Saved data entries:
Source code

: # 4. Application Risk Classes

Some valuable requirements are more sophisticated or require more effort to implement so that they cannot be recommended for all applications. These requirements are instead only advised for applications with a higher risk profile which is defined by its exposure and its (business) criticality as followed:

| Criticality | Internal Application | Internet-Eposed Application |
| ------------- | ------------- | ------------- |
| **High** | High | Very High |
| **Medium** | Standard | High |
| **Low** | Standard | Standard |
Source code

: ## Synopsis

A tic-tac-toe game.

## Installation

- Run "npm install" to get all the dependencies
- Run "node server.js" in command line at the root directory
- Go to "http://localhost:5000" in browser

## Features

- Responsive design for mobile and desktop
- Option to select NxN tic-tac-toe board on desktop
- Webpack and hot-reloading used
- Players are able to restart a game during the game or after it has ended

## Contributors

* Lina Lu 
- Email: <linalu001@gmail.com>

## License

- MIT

▸ Instruction: Track down all lines above with the string "game" and copy them.

▸ Your response:
A tic-tac-toe game.
- Players are able to restart a game during the game or after it has ended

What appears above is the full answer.